I read an article this morning that posed this very question, and it will be interesting to see how this will play out in Hollywood. An industry already under scrutiny and pressure over pay-disparity of its female actresses as compared to males, due in part to the post-Sony leak of Jennifer Lawrence’s lower profit participation (as compared to co-star Bradley Cooper; 7% vs. 9%, respectively), followed by Patricia Arquette’s Academy Award acceptance speech bringing attention to 35 million people, which then prompted an inundation of media speculation by morning as to why. Some say this law was a reaction to that pressure.
The law is interesting for 2 reasons: 1) it applies to “similar” jobs, not “same.” 2) it shifts the burden on employers, to justify why there is a disparity, if there is one. In an industry in which pays are already presumably guided by box office numbers and demand (and projections based on same), it will be interesting to see how things shift, and whether this will in turn change how calculations are done. In the film world, these calculations determine pre-sales, commitments that determine, in part, how much financing a project will get. A commitment from a foreign territory (for example) to buy your project at X pre-negotiated amount, before it’s even made, is taken to the bank and used as collateral for a loan. A risky move already on the part of distributors, sales agents are faced with the difficult and creative job of providing projections based on what talent, director, etc. is attached, and what those names typically bring in at the box office. Oh, how these numbers will change as pays are “equalized.” I have to ask if this will lower pay for everyone. Doubtful at the A-list level, but what about the low budget and modified low budget world many of my clients (and a significantly growing fraction of the film world) live in?
And while I sympathize, from my perspective, my client is just a cog in the wheel–meaning I can’t take all that into consideration when negotiating the best deal for my client. And what impact is that having?

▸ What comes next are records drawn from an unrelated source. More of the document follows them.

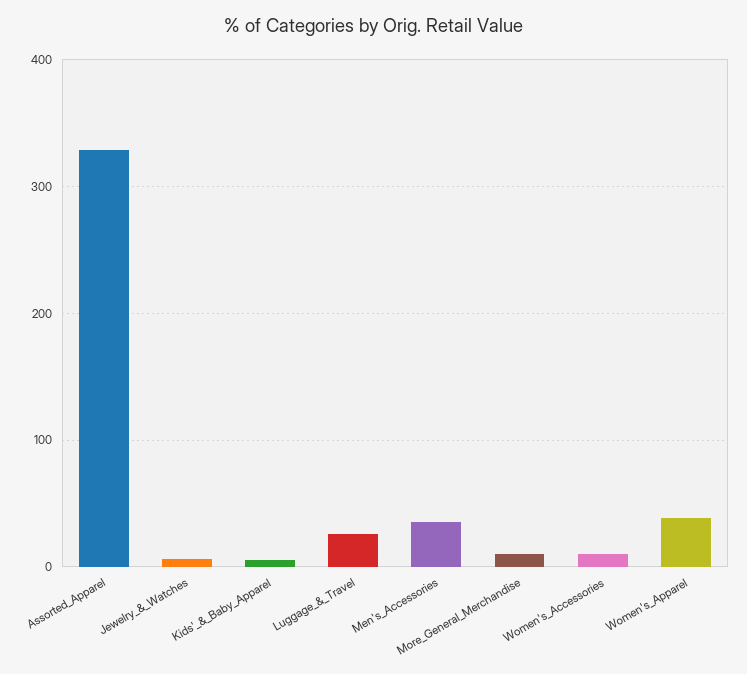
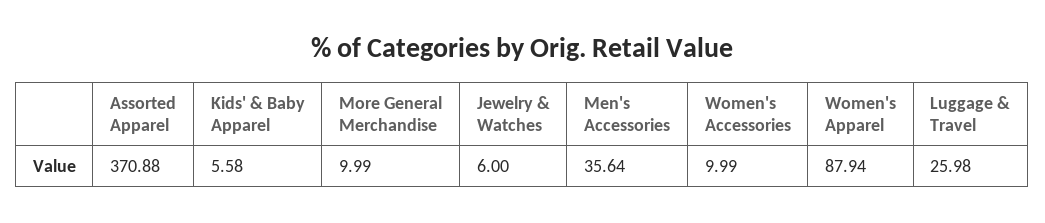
  {
-   "Assorted_Apparel": 330,
+   "Assorted_Apparel": 370.88,
    "Jewelry_&_Watches": 6,
    "Kids'_&_Baby_Apparel": 5.58,
    "Luggage_&_Travel": 25.98,
    "Men's_Accessories": 35.64,
    "More_General_Merchandise": 9.99,
    "Women's_Accessories": 9.99,
-   "Women's_Apparel": 40
+   "Women's_Apparel": 87.94
  }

The problem here is that there is no guidance yet. And guidance comes from judges deciding cases and interpreting what the law means in different factual scenarios. My hope is that this law will lead to actual change, as opposed to a slew of litigation….which sadly enough, is the only way we will get some clarity on how the law will be applied. You can bet on seeing some high profile cases pop up soon.
The other very interesting question that hasn’t been answered yet is what this means for the concept of the “loan-out.” Legally, the actor/producer/director/writer’s loan-out company is contracted by the studio, producer, etc. and it’s actually the loan-out that “hires” the talent, director, writer, etc (going to refer to them all as “talent” from here on out). So technically, the talent etc. is an employee of the loan-out, not the studio or producer. Hollywood runs on the concept of independent contractors. And the loan-out –a company set up for the sole purpose of minimizing legal exposure for talent etc.–could end up being a double-edged sword. Can an actor/producer/writer/director with a loan-out bring a claim against a studio or production company when they are technically employees of their own loan out? The independent contractor vs. employee has already been heavily litigated (there is a slew of case law to turn to, and the IRS even has its own 20 point checklist http://www.irs.gov/Businesses/Small-Businesses-&-Self-Employed/Independent-Contractor-Self-Employed-or-Employee), but we can bet on seeing this issue come up in future cases.
Anyway, just some thought for the curious mind. I’d love to hear what you all think. Thank you @latimes for getting my wheels turning this morning. http://www.latimes.com/entertainment/envelope/cotown/la-et-ct-hollywood-fair-pay-20151008-story.html
(As a note, I haven’t addressed the important role of crew and “other” talent here, no doubt also subject to this disparity and deserving of notice.)